Там, вдалеке, дороги сходятся темным клином.
Над соловьиным погостом время летит со свистом.
Конечно, Китс — образец романтического поэта, для которого Красота — единственная истина в мире. В «Оде Греческой Урне» это выражено с предельной лаконичностью: «Beauty is truth, truth beauty». Его «великие оды» 1819 года: «К Соловью», «Греческой Урне», «Праздности», «Меланхолии», «Психее» и «Осени» — поражают еще и тем, что эти вдохновенные гимны красоте и бессмертию звучат из уст поэта, который хорошо знал горести жизни и уже видел невдалеке ее неминуемый конец.
А ведь той весной ему не было и двадцати четырех лет! Мальчишка — вся жизнь впереди… Но его младший брат Том умер от чахотки лишь несколько месяцев назад у него на руках; от той же болезни раньше умерла мать, и Джон хорошо понимал, чем такая наследственность ему грозит.

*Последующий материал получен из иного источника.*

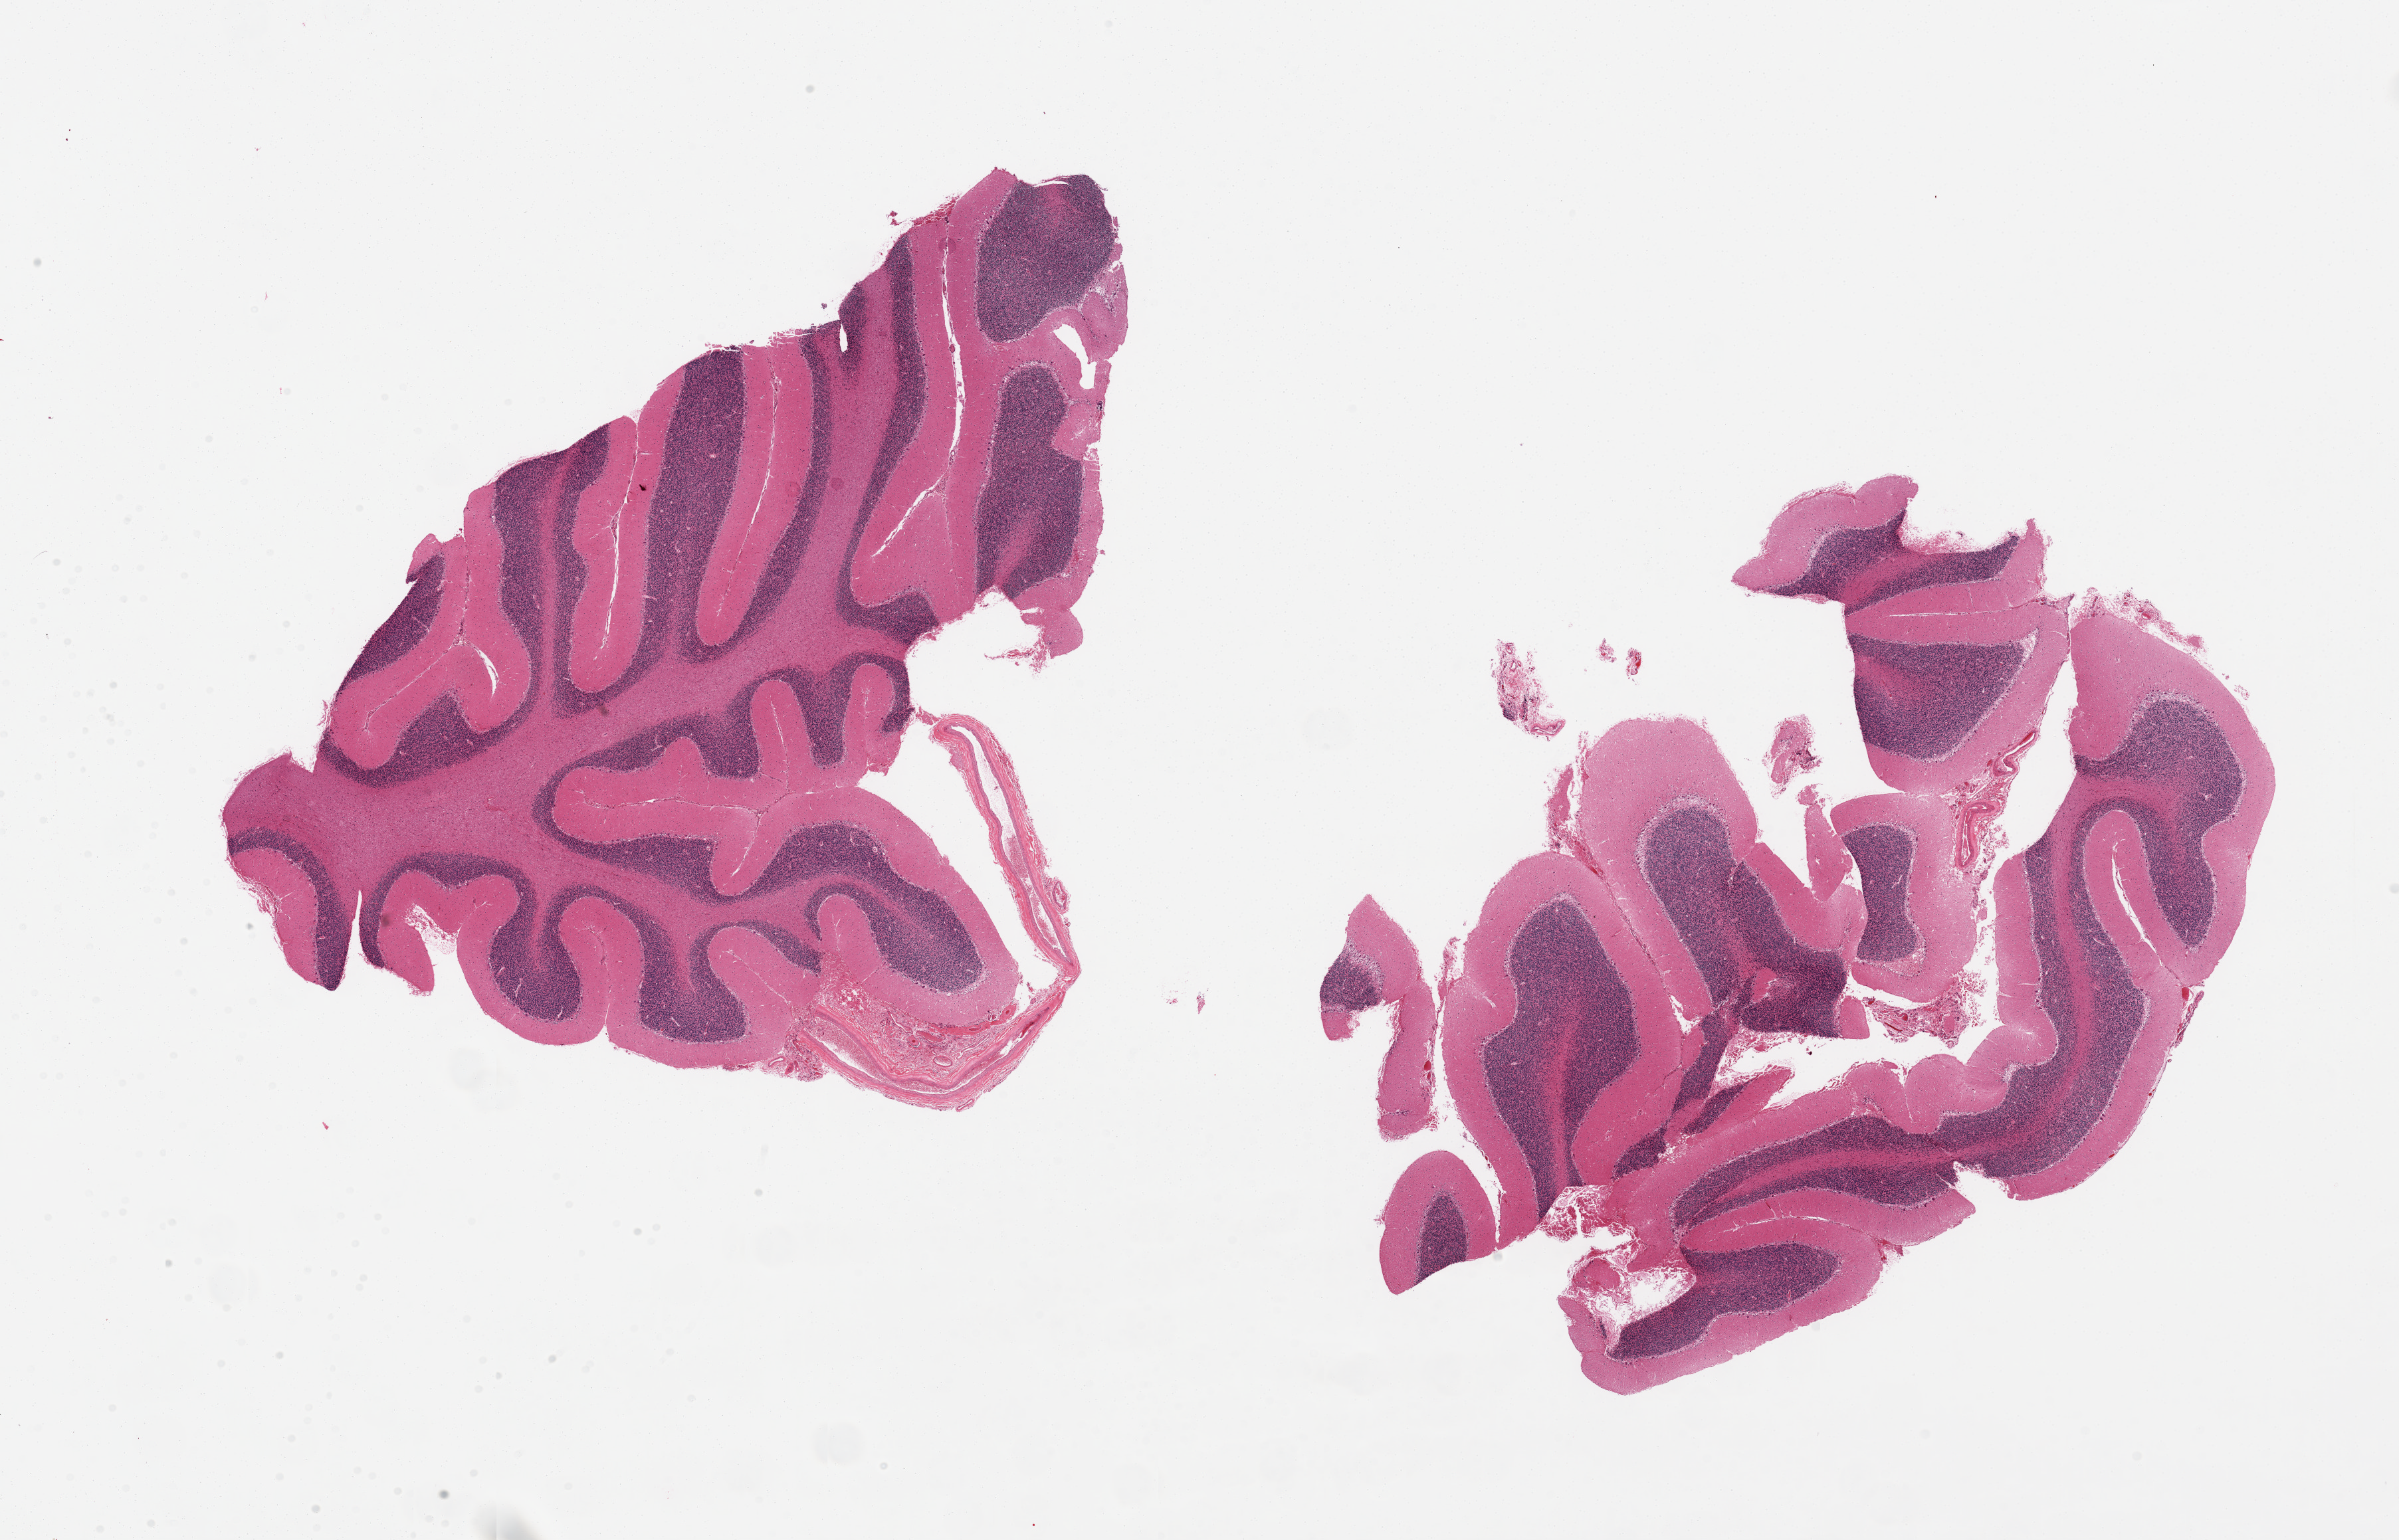
Whole-slide image, hematoxylin and eosin (H&E) stain — low-resolution overview of the scanned area, about 28.5 x 18.3 mm (acquisition: 20x scan). PAXgene-fixed paraffin-embedded (PFPE) section. Sampled site (target tissue): cerebellum. Tissue donor sample. Donor: male.
Pathologist's review note for this sample: 2 pieces, Purkinje cells present.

В юности он учился в медицинской школе и получил диплом врача. Ему не раз приходилось участвовать в операциях, которые тогда делали практически без наркоза (которого еще не было), так что на человеческие страдания поэт насмотрелся. Нет, он не испугался. Но с отроческих лет его влекло к литературе, к стихам, и с каждым годом в нем крепло желание отдаться целиком одной поэзии. В письме Чарльзу Кларку он вспоминает, как, сидя на лекции по химии, следил за проникшим в аудиторию солнечным лучом с пляшущими в нем пылинками и видел в нем вьющийся рой чудесных видений, его уносило в Страну фей, в державу короля Оберона и прекрасной Титании.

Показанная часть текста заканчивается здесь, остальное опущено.